MASSACHUSETTS FORUM
By Richard Clapp
The long-awaited climate proposal crafted by Sens. John Kerry and Joseph Lieberman has finally landed on Capitol Hill. The proposal, though, is a massive nuclear bailout under the guise of an energy overhaul.
Near the top of the almost-1,000-page document is this statement: It is the policy of the United States&to facilitate the continued development and growth of a safe and clean nuclear energy industry. To achieve that, the proposal offers $54 billion in loan guarantees, plus enormous tax breaks and other financial giveaways, and cuts short licensing and safety reviews of new reactors.

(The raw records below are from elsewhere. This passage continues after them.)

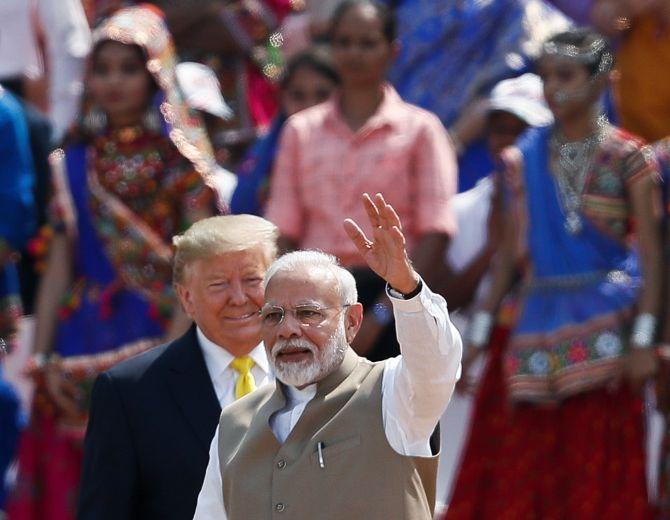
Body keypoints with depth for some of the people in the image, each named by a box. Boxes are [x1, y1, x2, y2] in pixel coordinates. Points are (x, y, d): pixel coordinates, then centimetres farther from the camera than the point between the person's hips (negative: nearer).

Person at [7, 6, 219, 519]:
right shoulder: (76, 161, 11)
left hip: (158, 333, -3)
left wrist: (173, 347, -17)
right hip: (82, 340, 3)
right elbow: (59, 267, 9)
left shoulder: (178, 157, 1)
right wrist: (44, 357, 0)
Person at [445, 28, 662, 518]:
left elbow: (650, 254, -6)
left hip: (603, 326, -3)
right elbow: (511, 253, 10)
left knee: (597, 468, -2)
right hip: (537, 326, 3)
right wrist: (479, 335, 5)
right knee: (519, 473, -1)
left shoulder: (627, 158, -2)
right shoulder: (527, 159, 8)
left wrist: (643, 340, -14)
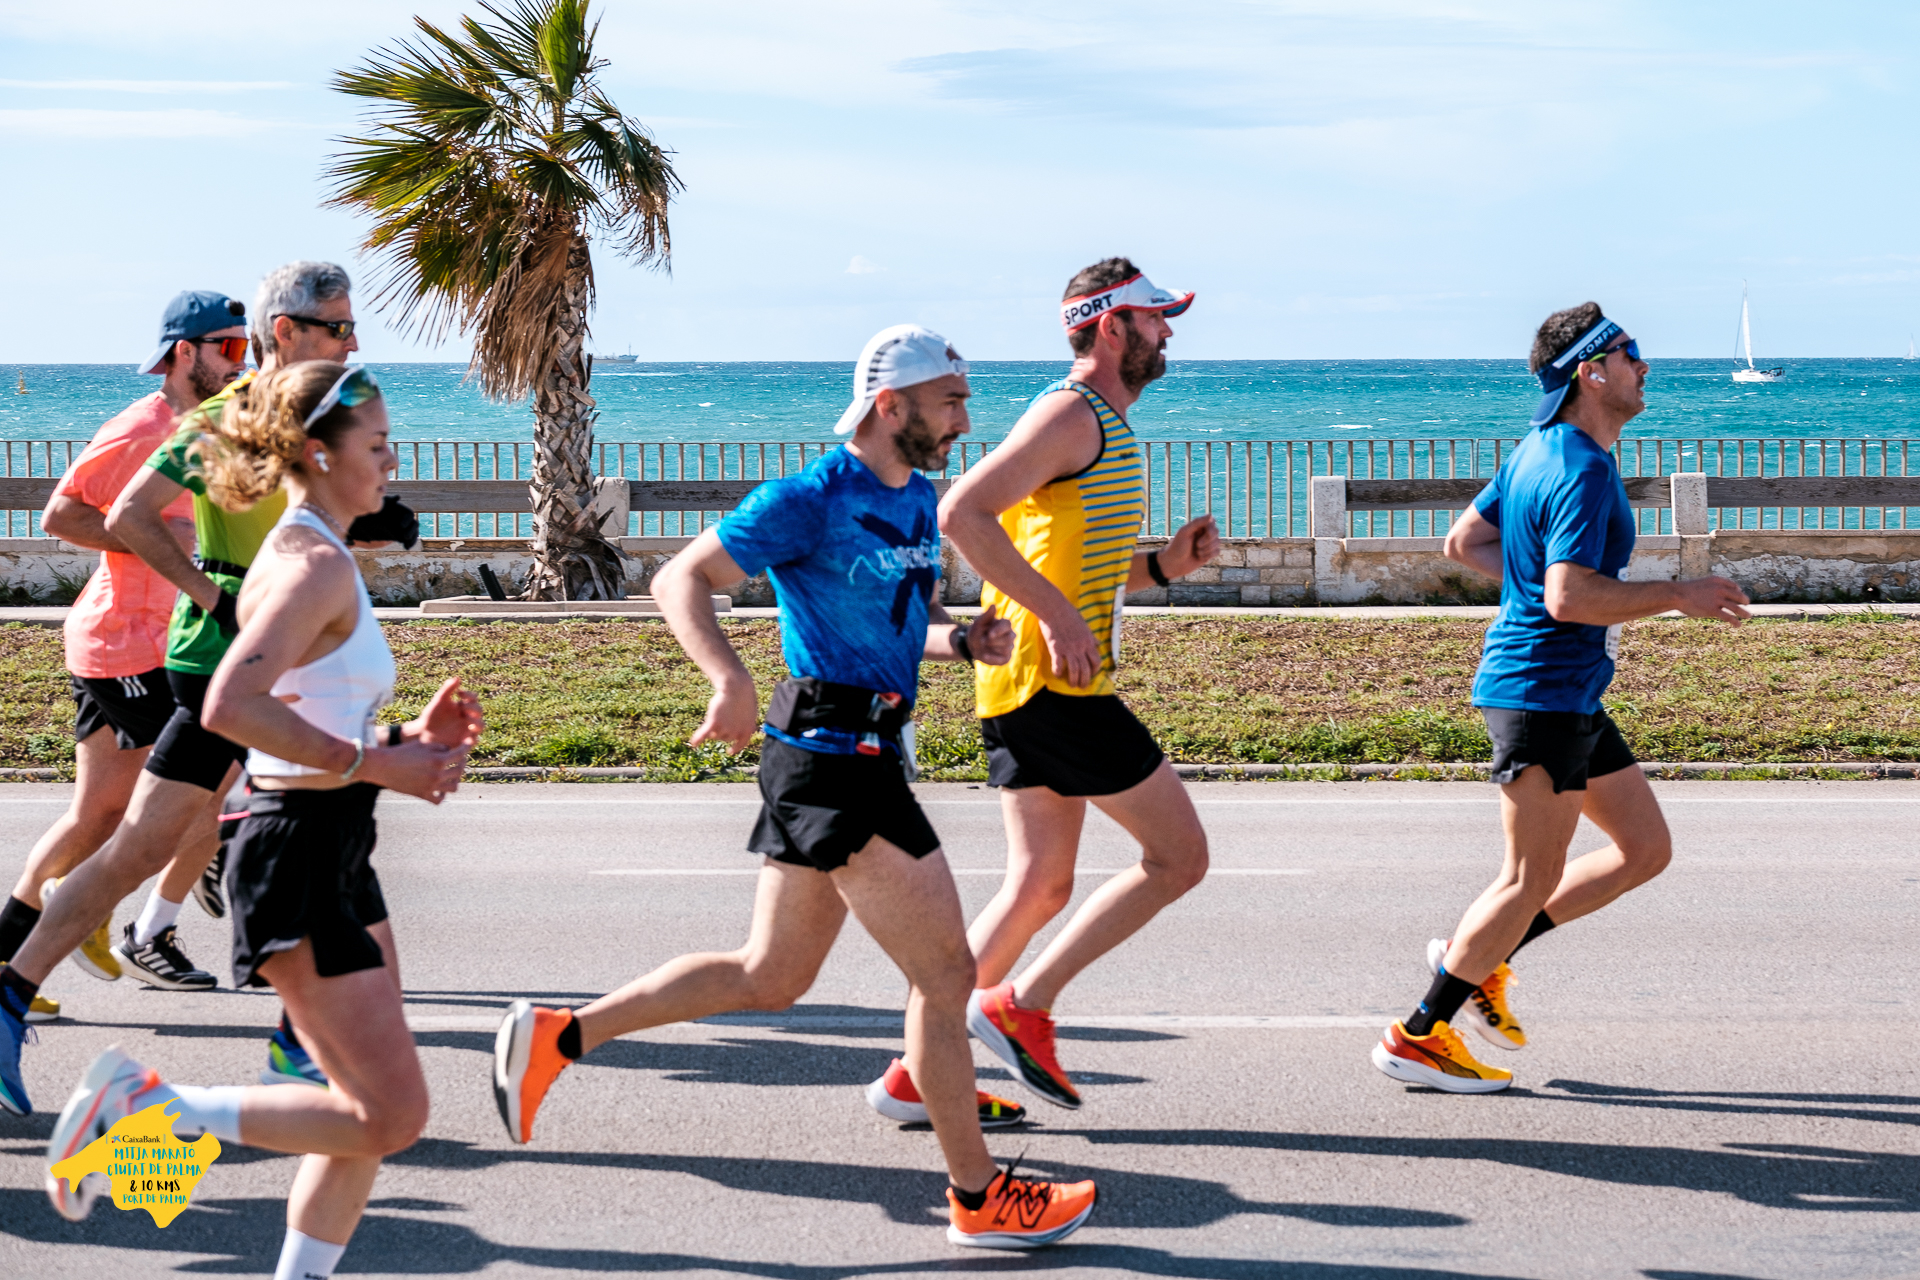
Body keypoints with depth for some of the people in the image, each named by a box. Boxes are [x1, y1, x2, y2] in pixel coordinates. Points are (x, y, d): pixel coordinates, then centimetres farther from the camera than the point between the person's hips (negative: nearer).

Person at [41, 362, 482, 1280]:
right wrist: (377, 763, -23)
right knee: (390, 1116, -6)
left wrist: (405, 737, 7)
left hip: (333, 855, 10)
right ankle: (138, 1109, -1)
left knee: (373, 1113, 12)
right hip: (298, 859, -10)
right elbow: (230, 708, -30)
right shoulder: (315, 566, -16)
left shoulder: (309, 559, 15)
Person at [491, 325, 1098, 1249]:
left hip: (870, 751, 10)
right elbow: (679, 580, -13)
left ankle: (556, 1038, 23)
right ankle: (979, 1200, 8)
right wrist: (731, 679, -29)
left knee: (769, 977, 16)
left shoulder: (917, 500, 13)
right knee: (945, 971, -3)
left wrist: (964, 640, 4)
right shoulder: (809, 499, -13)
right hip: (836, 762, -10)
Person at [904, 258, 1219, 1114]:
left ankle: (924, 1064, 10)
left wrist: (1161, 567, 12)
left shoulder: (1109, 429, 21)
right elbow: (961, 513, -22)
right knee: (1180, 855, -4)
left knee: (1039, 887, 10)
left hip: (1027, 688, 10)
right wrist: (1058, 616, -23)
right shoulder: (1071, 414, -11)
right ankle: (1020, 1004, -3)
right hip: (1052, 682, -10)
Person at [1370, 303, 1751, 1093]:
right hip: (1543, 692, -10)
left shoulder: (1539, 451, 13)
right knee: (1531, 880, -4)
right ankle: (1418, 1037, 4)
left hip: (1569, 697, 10)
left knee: (1645, 849, 13)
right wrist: (1679, 597, -19)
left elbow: (1463, 542, 21)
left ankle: (1477, 956, 16)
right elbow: (1569, 598, -27)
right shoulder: (1582, 471, -18)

The nuclear power industry has skillfully and successfully painted itself green -- an environmentally benign answer to reducing carbon emissions. The industry and many in Washington want us to believe that a new generation of nuclear reactors will solve the problems of climate change and allow us to live happily ever after. That's a costly fairy tale.
Beneath the lofty promises of delivering a clean and safe energy supply by building a fleet of large new reactors are some very troubling truths -- facts the nuclear industry and its advocates seem to have forgotten in their haste to marry climate change legislation to this modern-day nuclear bandwagon.
Consider the following:
Cost: New nuclear reactors are extremely expensive, in the range of $10 billion each. Nobody knows exactly how much because no one has built a new reactor in this country for decades. But no reactor has ever been built on budget, or on time. Other forms of low-carbon generation are far cheaper and have the track record to prove it. For consumers, the cost differences will be evident in higher electric bills.
Risk: Private investors want no part of underwriting the cost of nuclear power. So, U.S. taxpayers are being asked to foot the bill through at least $54 billion in loan guarantees. And, just in case construction schedules do go awry (as they always have in the past), taxpayers will provide risk insurance to the utilities for delays in licensing, up to $500 million per reactor. The proposal expands this program so dramatically that taxpayers would even pay for idle worker time.
Time: The time to tackle global warming is now. New nuclear reactors won t begin to produce a kilowatt of power for at least a decade, and probably longer. Non-polluting renewable alternatives -- wind, geothermal, tidal power, solar -- can join the energy mix quickly and move this nation off its high-carbon diet now.
Threats: New nuclear reactors increase the danger of nuclear terrorism and nuclear proliferation. About 63,000 metric tons of highly radioactive spent fuel sits at reactor sites around the country, a target for terrorists. Conventional explosives directed at a spent fuel in these pools could wreak radiation and environmental havoc over a large area. Nuclear expansion also heightens the risks of nuclear proliferation worldwide. One reactor can produce enough fissionable material each year to make a nuclear bomb. Small amounts of radioactive materials can be used to make a modified conventional bomb, also called a dirty bomb.
Health: The nuclear fuel cycle exposes workers and communities to radiation from mining, milling, fuel fabrication, transportation, reactor operation, all the way to decommissioning and disposal. The biggest population-level exposure is actually to the uranium miners and millers and surrounding communities. Surely, these health implications need to be considered. Do we want to saddle future generations with the burden of solving these problems?
The green myth: Nuclear power is not environmentally friendly. Nuclear power is not a renewable energy. Nuclear power produces large quantities of radioactive waste that remains deadly for hundreds of thousands of years, and there is no permanent solution for managing it. In addition, nuclear reactors consume large quantities of water. Many of the new reactors on the drawing boards are located in regions of the country experiencing severe water shortages. Why spend billions to build a reactor that may have to shut down during a drought?
We have waited far too long for a meaningful climate change proposal to surface in Washington. Yes, we need a green energy policy. Unfortunately, when it comes to nuclear power, the green in the Kerry-Lieberman proposal is largely taxpayer dollars subsidizing an industry that can't -- or won't -- stand on its own.
Clapp is professor of public health at Boston University School of Public Health and former board member of Greater Boston Physicians for Social Responsibility.